Not sure anybody already released any info about this... Is Nils Liberg going to release any update to SublimeKSP to integrate the new Kontakt 5.6 additions? I am looking forward to update Koala with new stuff.


----------



## Lindon (Sep 22, 2016)

Oh please no, DONT lets include the Koala stuff... it badly breaks my workflow...

-- oh sorry maybe I misunderstood... you will be doing the Koala thing USING the new lib not including it IN the new lib.. yes?


----------



## neblix (Sep 22, 2016)

He's saying he would like to use the new syntax in his Koala source code.
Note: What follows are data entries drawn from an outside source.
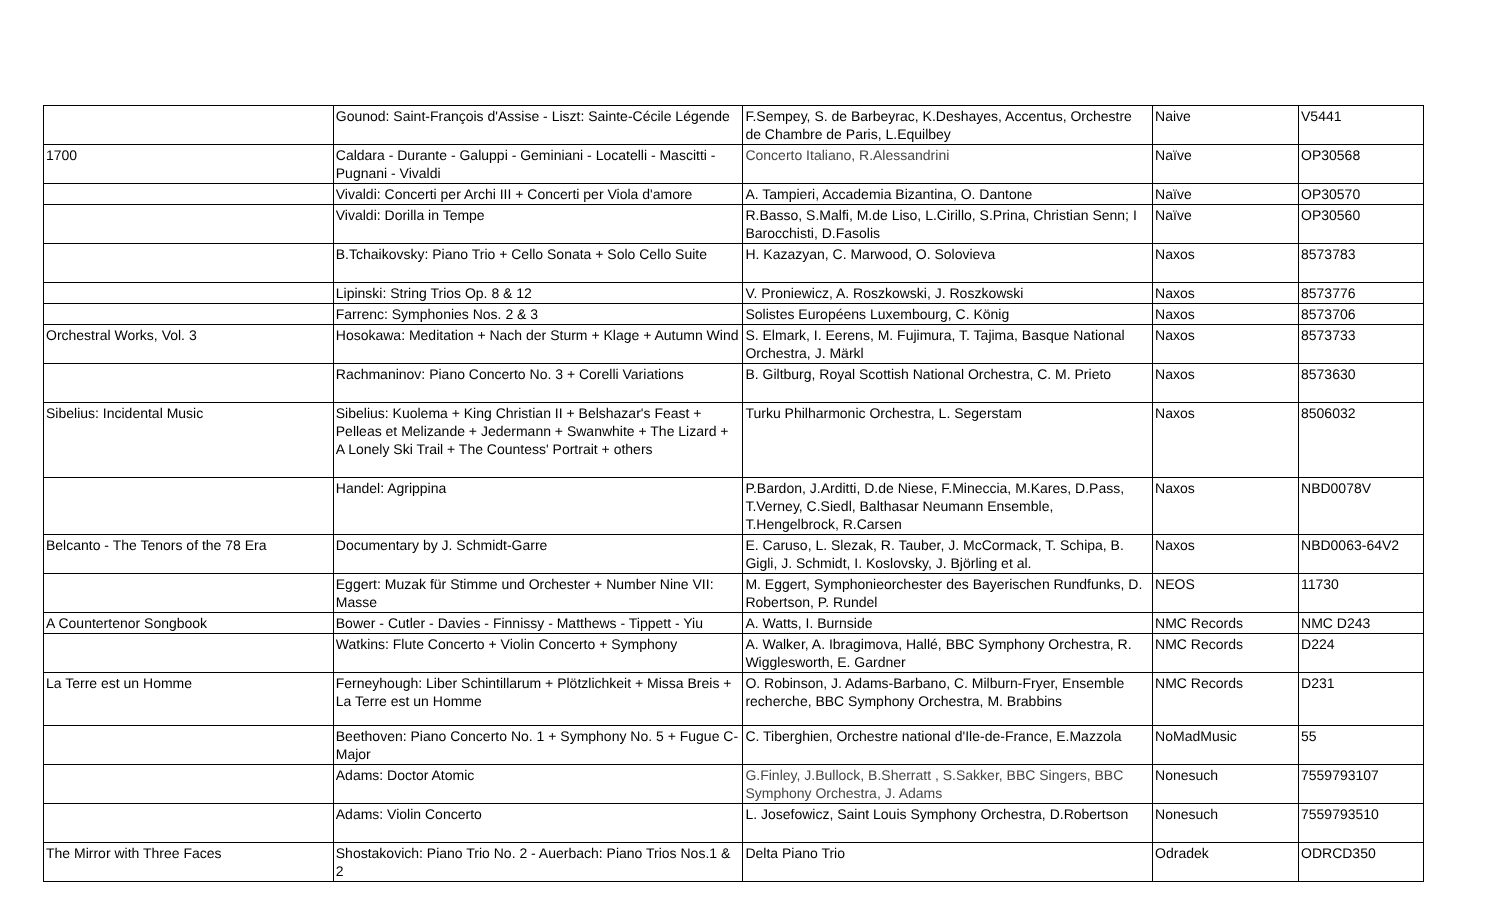| | Gounod: Saint-François d'Assise - Liszt: Sainte-Cécile Légende | F.Sempey, S. de Barbeyrac, K.Deshayes, Accentus, Orchestre de Chambre de Paris, L.Equilbey | Naive | V5441 |
| 1700 | Caldara - Durante - Galuppi - Geminiani - Locatelli - Mascitti - Pugnani - Vivaldi | Concerto Italiano, R.Alessandrini | Naïve | OP30568 |
| | Vivaldi: Concerti per Archi III + Concerti per Viola d'amore | A. Tampieri, Accademia Bizantina, O. Dantone | Naïve | OP30570 |
| | Vivaldi: Dorilla in Tempe | R.Basso, S.Malfi, M.de Liso, L.Cirillo, S.Prina, Christian Senn; I Barocchisti, D.Fasolis | Naïve | OP30560 |
| | B.Tchaikovsky: Piano Trio + Cello Sonata + Solo Cello Suite | H. Kazazyan, C. Marwood, O. Solovieva | Naxos | 8573783 |
| | Lipinski: String Trios Op. 8 & 12 | V. Proniewicz, A. Roszkowski, J. Roszkowski | Naxos | 8573776 |
| | Farrenc: Symphonies Nos. 2 & 3 | Solistes Européens Luxembourg, C. König | Naxos | 8573706 |
| Orchestral Works, Vol. 3 | Hosokawa: Meditation + Nach der Sturm + Klage + Autumn Wind | S. Elmark, I. Eerens, M. Fujimura, T. Tajima, Basque National Orchestra, J. Märkl | Naxos | 8573733 |
| | Rachmaninov: Piano Concerto No. 3 + Corelli Variations | B. Giltburg, Royal Scottish National Orchestra, C. M. Prieto | Naxos | 8573630 |
| Sibelius: Incidental Music | Sibelius: Kuolema + King Christian II + Belshazar's Feast + Pelleas et Melizande + Jedermann + Swanwhite + The Lizard + A Lonely Ski Trail + The Countess' Portrait + others | Turku Philharmonic Orchestra, L. Segerstam | Naxos | 8506032 |
| | Handel: Agrippina | P.Bardon, J.Arditti, D.de Niese, F.Mineccia, M.Kares, D.Pass, T.Verney, C.Siedl, Balthasar Neumann Ensemble, T.Hengelbrock, R.Carsen | Naxos | NBD0078V |
| Belcanto - The Tenors of the 78 Era | Documentary by J. Schmidt-Garre | E. Caruso, L. Slezak, R. Tauber, J. McCormack, T. Schipa, B. Gigli, J. Schmidt, I. Koslovsky, J. Björling et al. | Naxos | NBD0063-64V2 |
| | Eggert: Muzak für Stimme und Orchester + Number Nine VII: Masse | M. Eggert, Symphonieorchester des Bayerischen Rundfunks, D. Robertson, P. Rundel | NEOS | 11730 |
| A Countertenor Songbook | Bower - Cutler - Davies - Finnissy - Matthews - Tippett - Yiu | A. Watts, I. Burnside | NMC Records | NMC D243 |
| | Watkins: Flute Concerto + Violin Concerto + Symphony | A. Walker, A. Ibragimova, Hallé, BBC Symphony Orchestra, R. Wigglesworth, E. Gardner | NMC Records | D224 |
| La Terre est un Homme | Ferneyhough: Liber Schintillarum + Plötzlichkeit + Missa Breis + La Terre est un Homme | O. Robinson, J. Adams-Barbano, C. Milburn-Fryer, Ensemble recherche, BBC Symphony Orchestra, M. Brabbins | NMC Records | D231 |
| | Beethoven: Piano Concerto No. 1 + Symphony No. 5 + Fugue C-Major | C. Tiberghien, Orchestre national d'Ile-de-France, E.Mazzola | NoMadMusic | 55 |
| | Adams: Doctor Atomic | G.Finley, J.Bullock, B.Sherratt , S.Sakker, BBC Singers, BBC Symphony Orchestra, J. Adams | Nonesuch | 7559793107 |
| | Adams: Violin Concerto | L. Josefowicz, Saint Louis Symphony Orchestra, D.Robertson | Nonesuch | 7559793510 |
| The Mirror with Three Faces | Shostakovich: Piano Trio No. 2 - Auerbach: Piano Trios Nos.1 & 2 | Delta Piano Trio | Odradek | ODRCD350 |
I do not think he means adding Koala to the SublimeKSP package. That would be silly and break a lot of people's code who don't yet use Koala (and/or never intend to).


----------



## Lindon (Sep 23, 2016)

neblix said:


> He's saying he would like to use the new syntax in his Koala source code.
> 
> I do not think he means adding Koala to the SublimeKSP package. That would be silly and break a lot of people's code who don't yet use Koala (and/or never intend to).
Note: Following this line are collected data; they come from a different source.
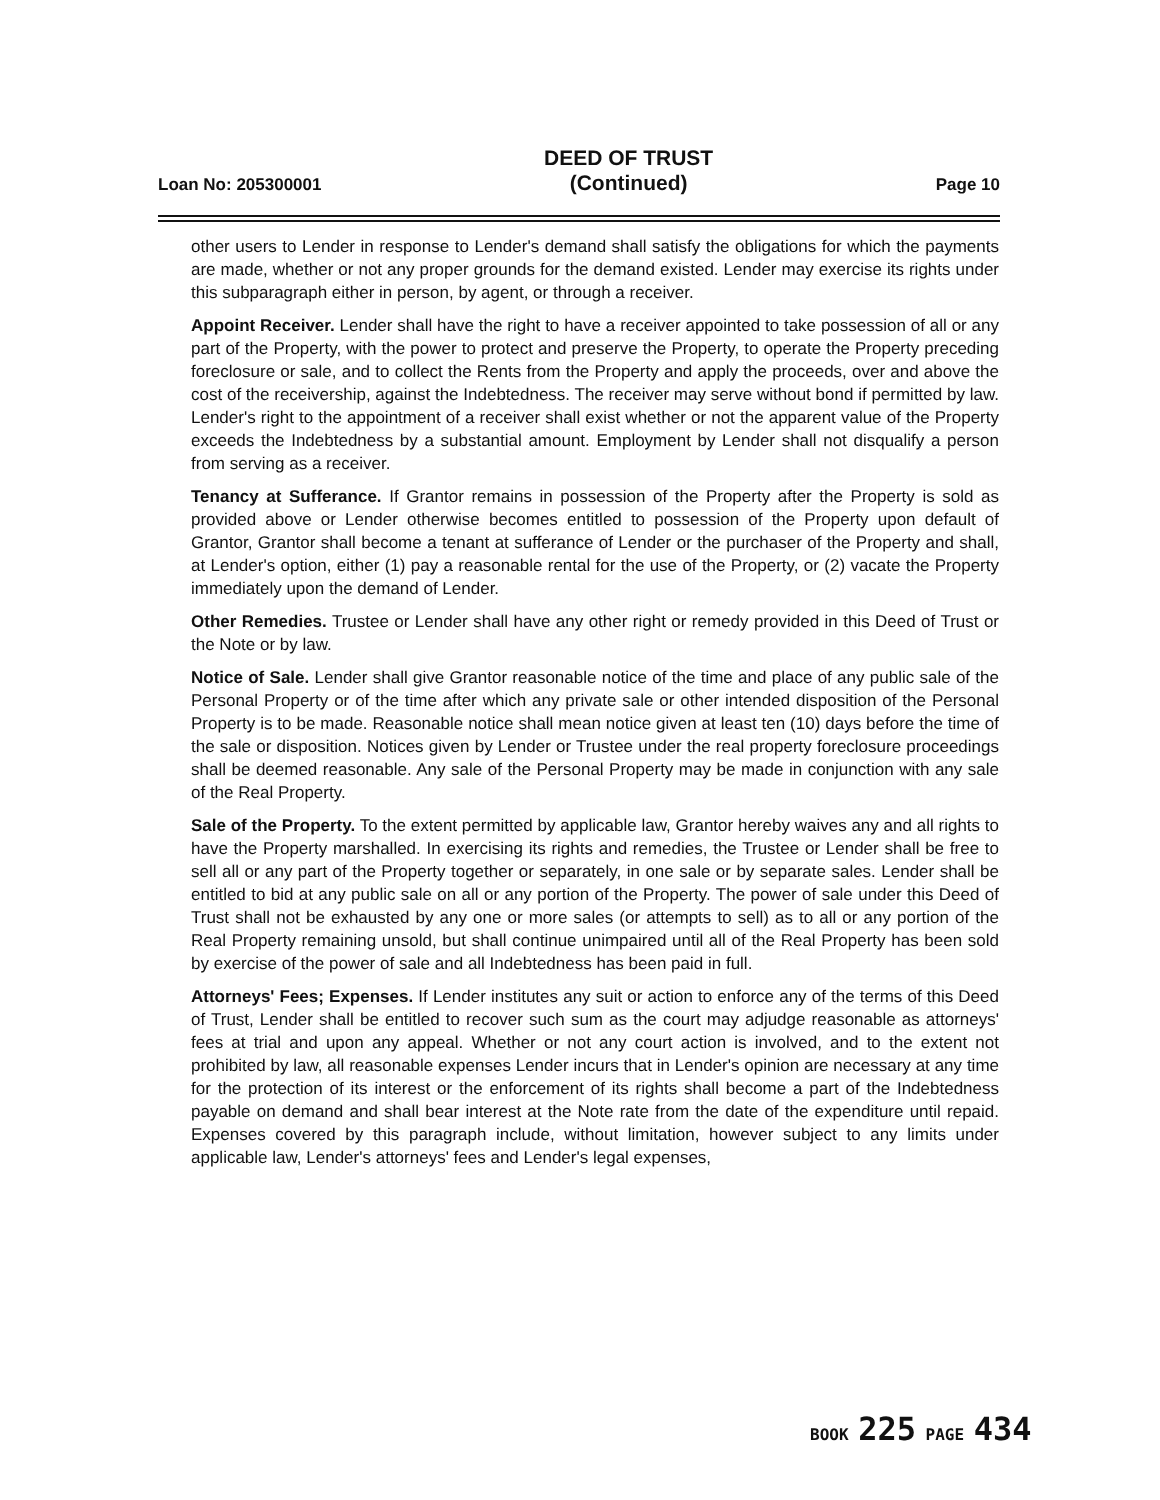Loan No: 205300001 DEED OF TRUST
(Continued) Page 10
other users to Lender in response to Lender's demand shall satisfy the obligations for which the payments are made, whether or not any proper grounds for the demand existed. Lender may exercise its rights under this subparagraph either in person, by agent, or through a receiver.
Appoint Receiver. Lender shall have the right to have a receiver appointed to take possession of all or any part of the Property, with the power to protect and preserve the Property, to operate the Property preceding foreclosure or sale, and to collect the Rents from the Property and apply the proceeds, over and above the cost of the receivership, against the Indebtedness. The receiver may serve without bond if permitted by law. Lender's right to the appointment of a receiver shall exist whether or not the apparent value of the Property exceeds the Indebtedness by a substantial amount. Employment by Lender shall not disqualify a person from serving as a receiver.
Tenancy at Sufferance. If Grantor remains in possession of the Property after the Property is sold as provided above or Lender otherwise becomes entitled to possession of the Property upon default of Grantor, Grantor shall become a tenant at sufferance of Lender or the purchaser of the Property and shall, at Lender's option, either (1) pay a reasonable rental for the use of the Property, or (2) vacate the Property immediately upon the demand of Lender.
Other Remedies. Trustee or Lender shall have any other right or remedy provided in this Deed of Trust or the Note or by law.
Notice of Sale. Lender shall give Grantor reasonable notice of the time and place of any public sale of the Personal Property or of the time after which any private sale or other intended disposition of the Personal Property is to be made. Reasonable notice shall mean notice given at least ten (10) days before the time of the sale or disposition. Notices given by Lender or Trustee under the real property foreclosure proceedings shall be deemed reasonable. Any sale of the Personal Property may be made in conjunction with any sale of the Real Property.
Sale of the Property. To the extent permitted by applicable law, Grantor hereby waives any and all rights to have the Property marshalled. In exercising its rights and remedies, the Trustee or Lender shall be free to sell all or any part of the Property together or separately, in one sale or by separate sales. Lender shall be entitled to bid at any public sale on all or any portion of the Property. The power of sale under this Deed of Trust shall not be exhausted by any one or more sales (or attempts to sell) as to all or any portion of the Real Property remaining unsold, but shall continue unimpaired until all of the Real Property has been sold by exercise of the power of sale and all Indebtedness has been paid in full.
Attorneys' Fees; Expenses. If Lender institutes any suit or action to enforce any of the terms of this Deed of Trust, Lender shall be entitled to recover such sum as the court may adjudge reasonable as attorneys' fees at trial and upon any appeal. Whether or not any court action is involved, and to the extent not prohibited by law, all reasonable expenses Lender incurs that in Lender's opinion are necessary at any time for the protection of its interest or the enforcement of its rights shall become a part of the Indebtedness payable on demand and shall bear interest at the Note rate from the date of the expenditure until repaid. Expenses covered by this paragraph include, without limitation, however subject to any limits under applicable law, Lender's attorneys' fees and Lender's legal expenses,
BOOK 225 PAGE 434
yeah like my second sentence suggests...


----------



## neblix (Sep 23, 2016)

Lindon said:


> yeah like my second sentence suggests...


Your second sentence was a question so I was answering it.


----------



## EvilDragon (Sep 23, 2016)

magneto538 said:


> Is Nils Liberg going to release any update to SublimeKSP to integrate the new Kontakt 5.6 additions?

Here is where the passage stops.